O governo dos EUA continuou a investigar práticas comerciais do Brasil, mesmo após a derrubada do tarifaço imposto pelo presidente Trump. De acordo com um documento divulgado pelo USTR, a investigação é realizada com base na Seção 301 da Lei de Comércio de 1974.
A investigação, aberta em julho de 2025, tem como objetivo apurar práticas comerciais do Brasil que possam prejudicar a competitividade de empresas norte-americanas no setor de pagamentos digitais e comércio eletrônico.
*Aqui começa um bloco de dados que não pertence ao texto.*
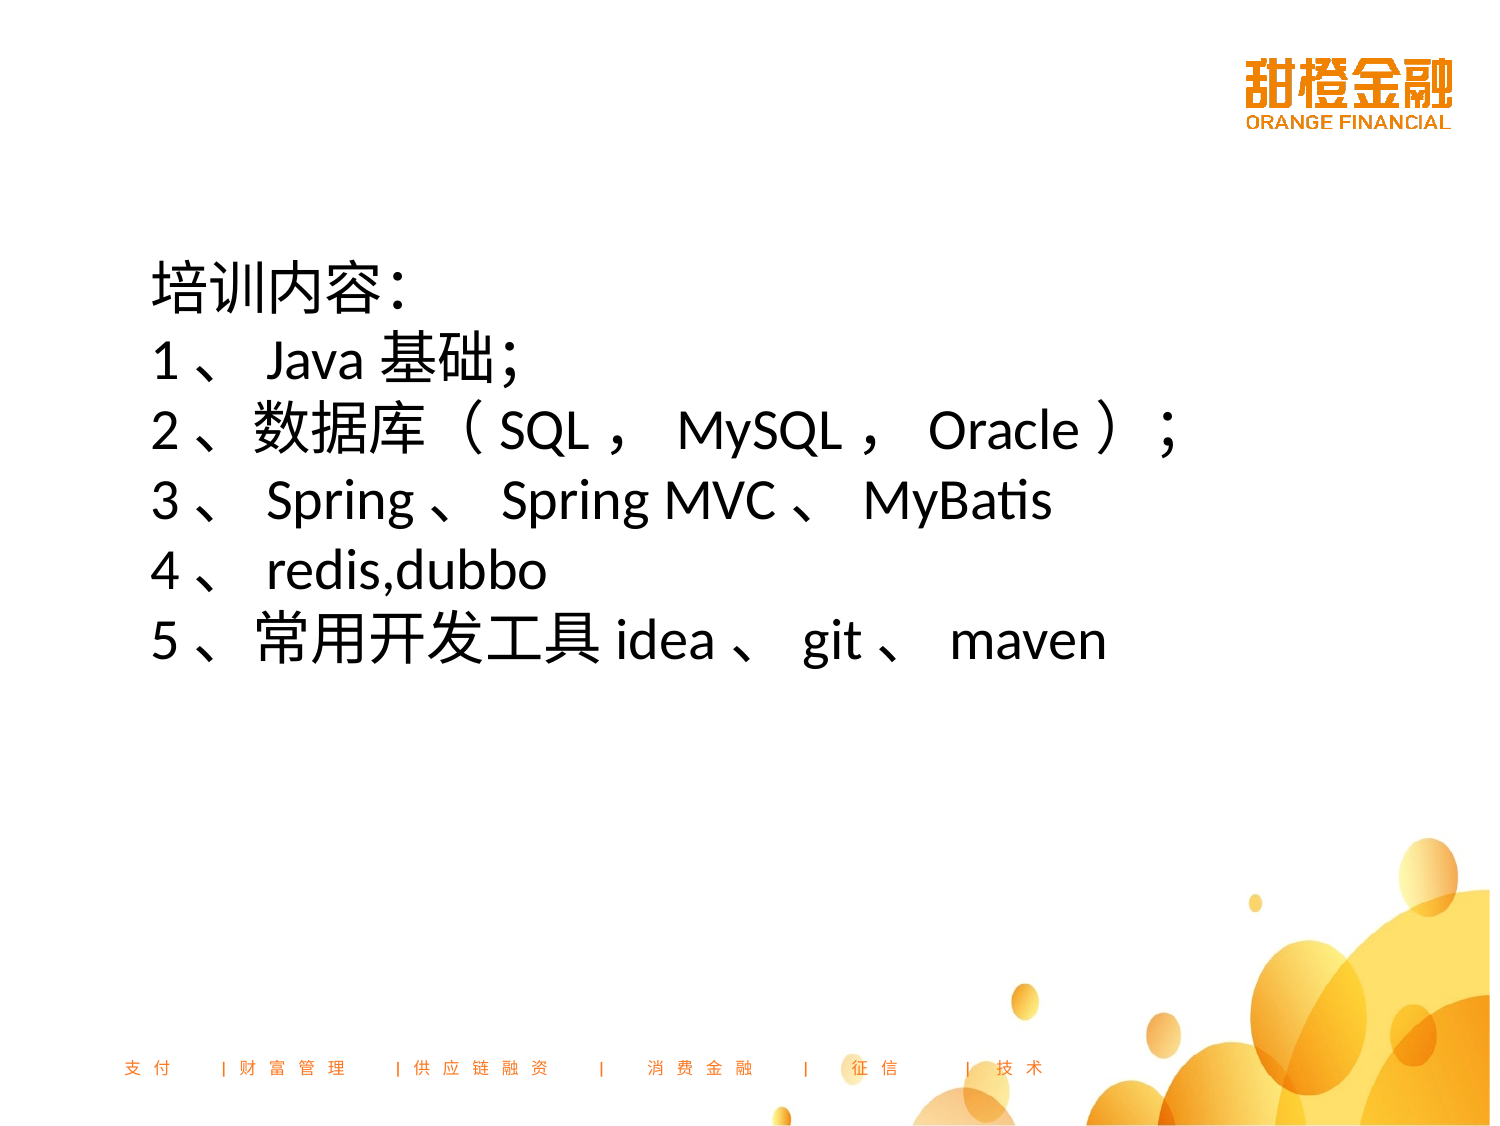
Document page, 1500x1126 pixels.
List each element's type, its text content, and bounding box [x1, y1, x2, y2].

text_box 培训内容： 1、Java基础； 2、数据库（SQL，MySQL，Oracle）； 3、Spring、Spring MVC、MyBatis 4、redis,dubbo 5、常用开发工具idea、git、maven [135, 243, 1317, 679]
picture [0, 0, 1490, 1126]
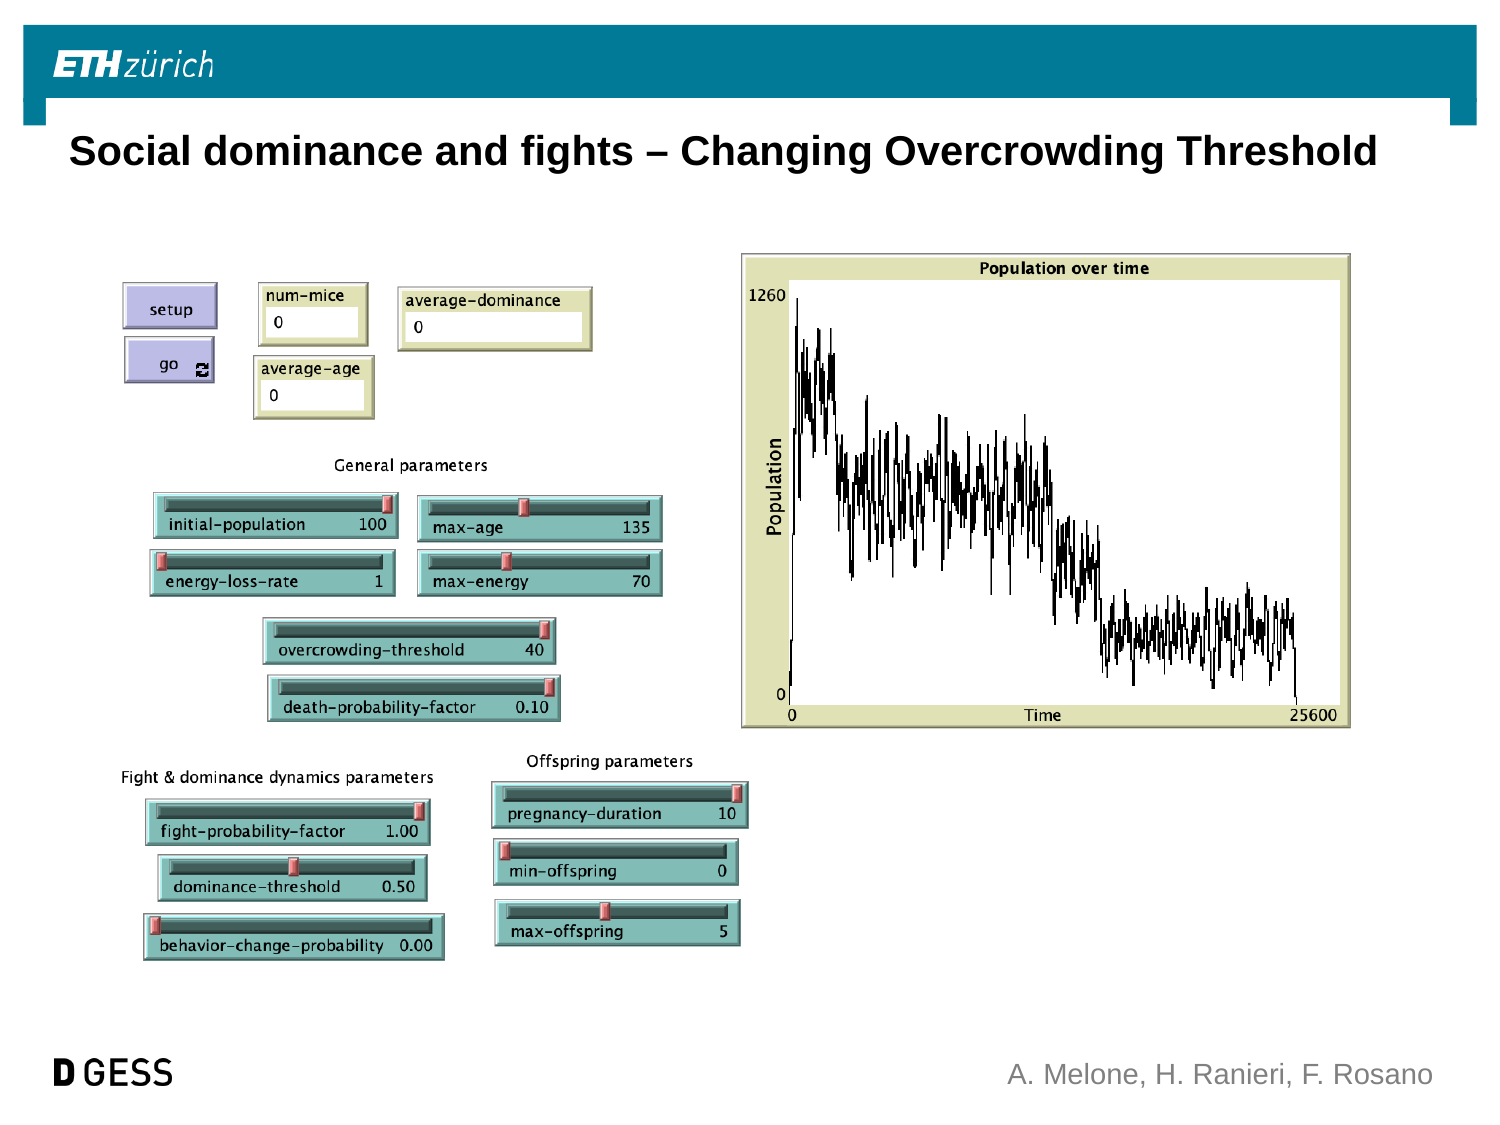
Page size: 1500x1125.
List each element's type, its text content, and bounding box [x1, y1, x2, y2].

footer A. Melone, H. Ranieri, F. Rosano [965, 1030, 1477, 1088]
title Social dominance and fights – Changing Overcrowding Threshold [45, 98, 1450, 175]
picture [54, 1058, 172, 1086]
picture [119, 221, 1405, 981]
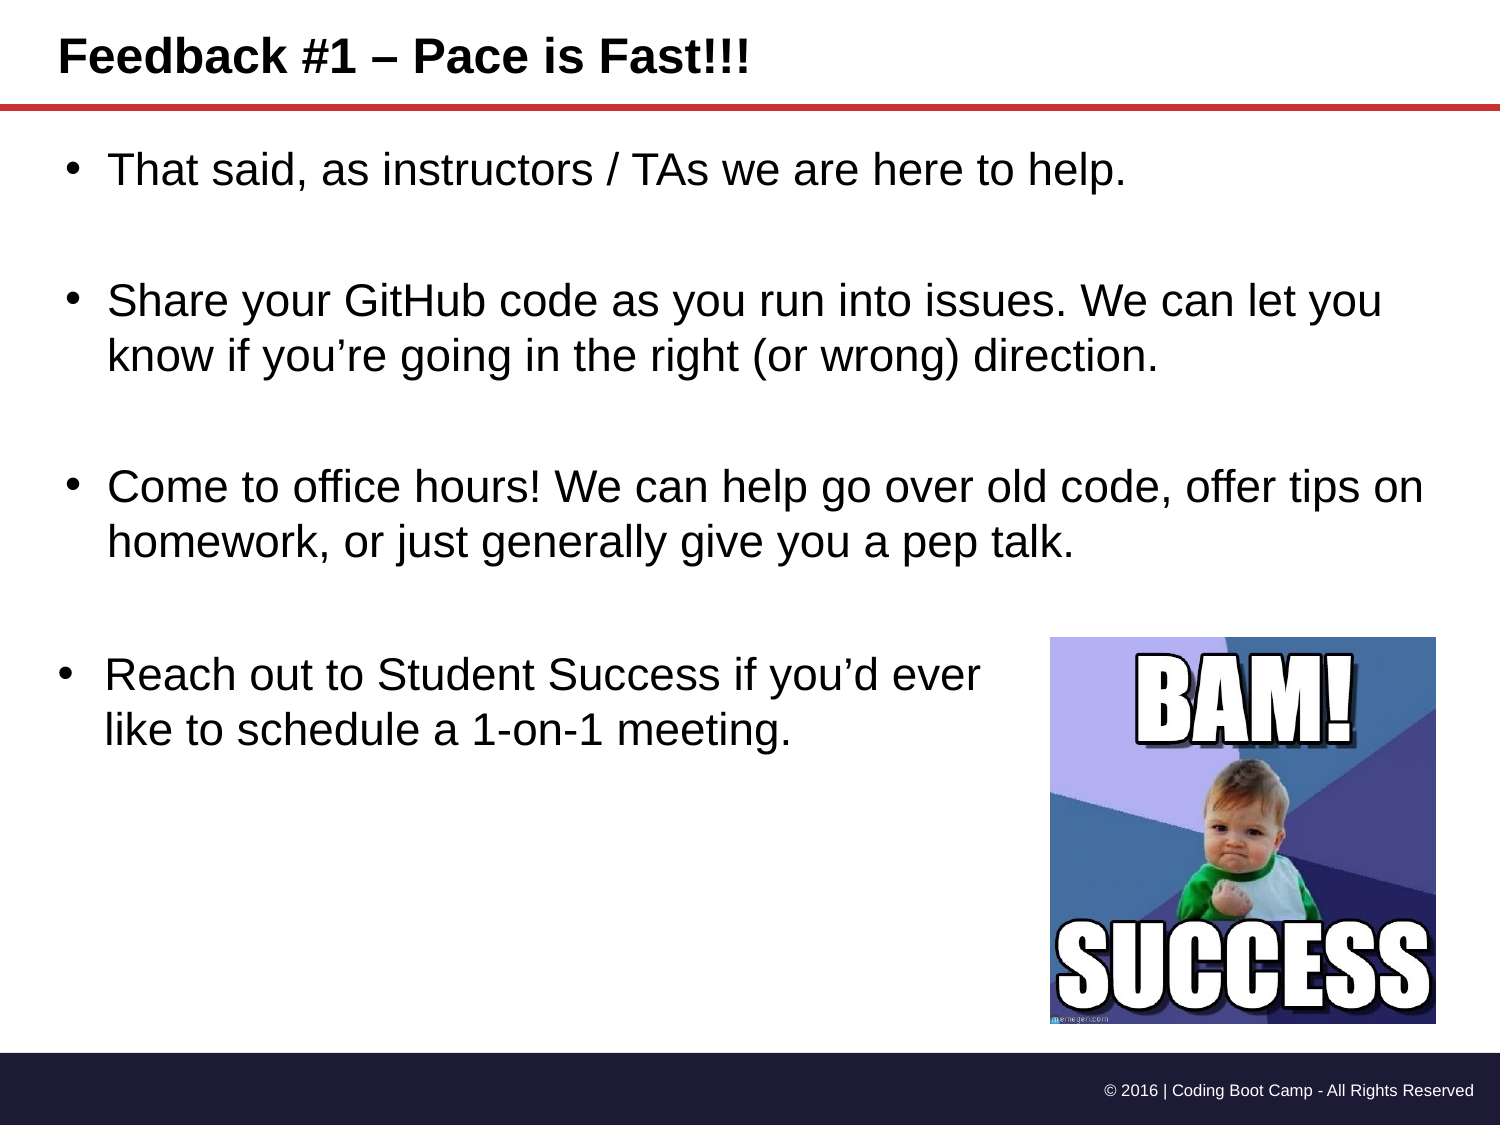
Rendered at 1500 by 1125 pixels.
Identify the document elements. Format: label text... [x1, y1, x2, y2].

text_box Reach out to Student Success if you’d ever like to schedule a 1-on-1 meeting. [50, 637, 1002, 763]
text_box That said, as instructors / TAs we are here to help. Share your GitHub code as you run into issues. We can let you know if you’re going in the right (or wrong) direction. Come to office hours! We can help go over old code, offer tips on homework, or just generally give you a pep talk. [49, 124, 1484, 647]
picture [1049, 637, 1437, 1024]
text_box Feedback #1 – Pace is Fast!!! [50, 16, 1150, 91]
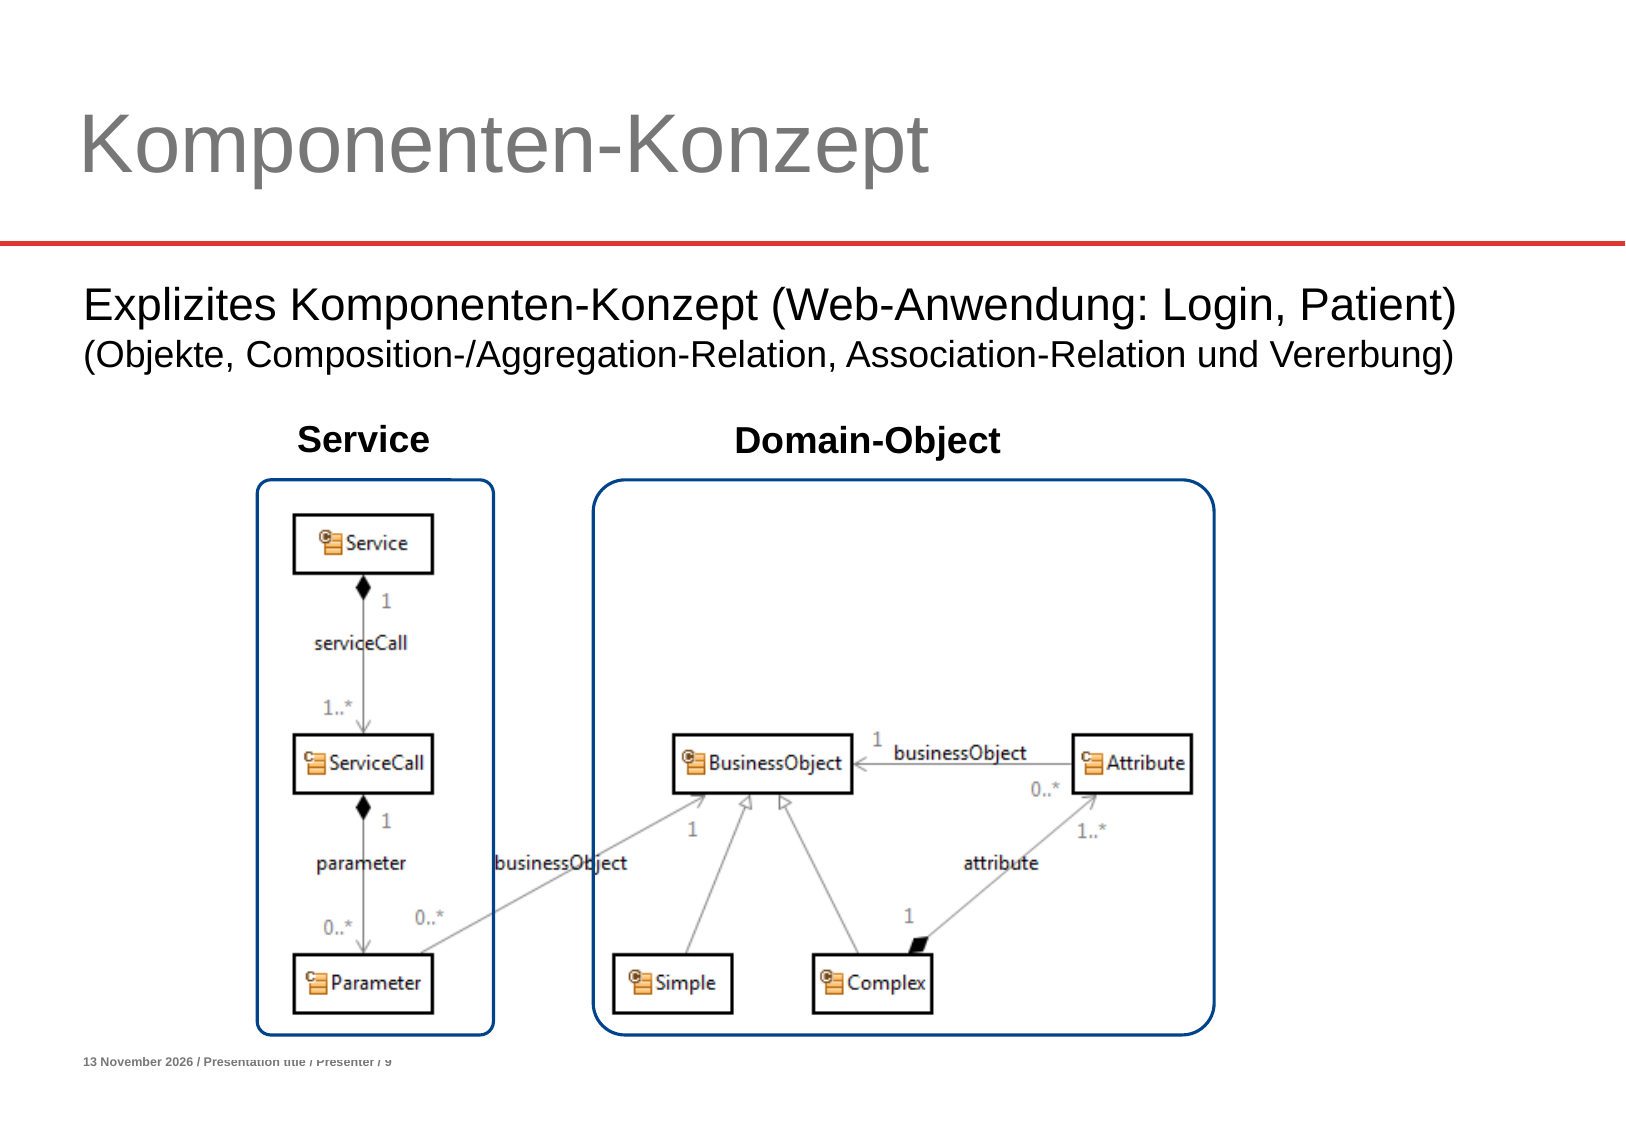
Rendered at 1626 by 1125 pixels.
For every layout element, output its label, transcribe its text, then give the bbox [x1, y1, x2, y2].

picture [223, 462, 1240, 1060]
text_box Explizites Komponenten-Konzept (Web-Anwendung: Login, Patient) (Objekte, Composition-/Aggregation-Relation, Association-Relation und Vererbung) [68, 267, 1593, 382]
text_box Service [282, 407, 446, 461]
text_box Domain-Object [719, 408, 1016, 461]
title Komponenten-Konzept [63, 45, 1269, 197]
Além disso, o governo norte-americano também criticou a proteção de propriedade intelectual no Brasil.
A retomada de investigações comerciais é apenas uma das alternativas que o governo Trump planeja usar para manter parte da arrecadação diante da decisão da Suprema Corte que tornou o tarifaço ilegal. O USTR informou que a Casa Branca planeja impor uma sobretaxa temporária global de 10%, iniciar novas investigações com base na Seção 301, dar continuidade às investigações da Seção 301 contra Brasil e China, e manter as tarifas atualmente impostas com base na Seção 232.
A Suprema Corte dos EUA tornou ilegal o tarifaço imposto pelo presidente Trump, decidindo que ele não pode criar tarifas por conta própria sem autorização expressa do Congresso. A decisão foi redigida pelo juiz-chefe John Roberts, que afirmou que o presidente deve apontar para uma autorização clara do Congresso para impor taxas amplas sobre produtos importados de diversos países.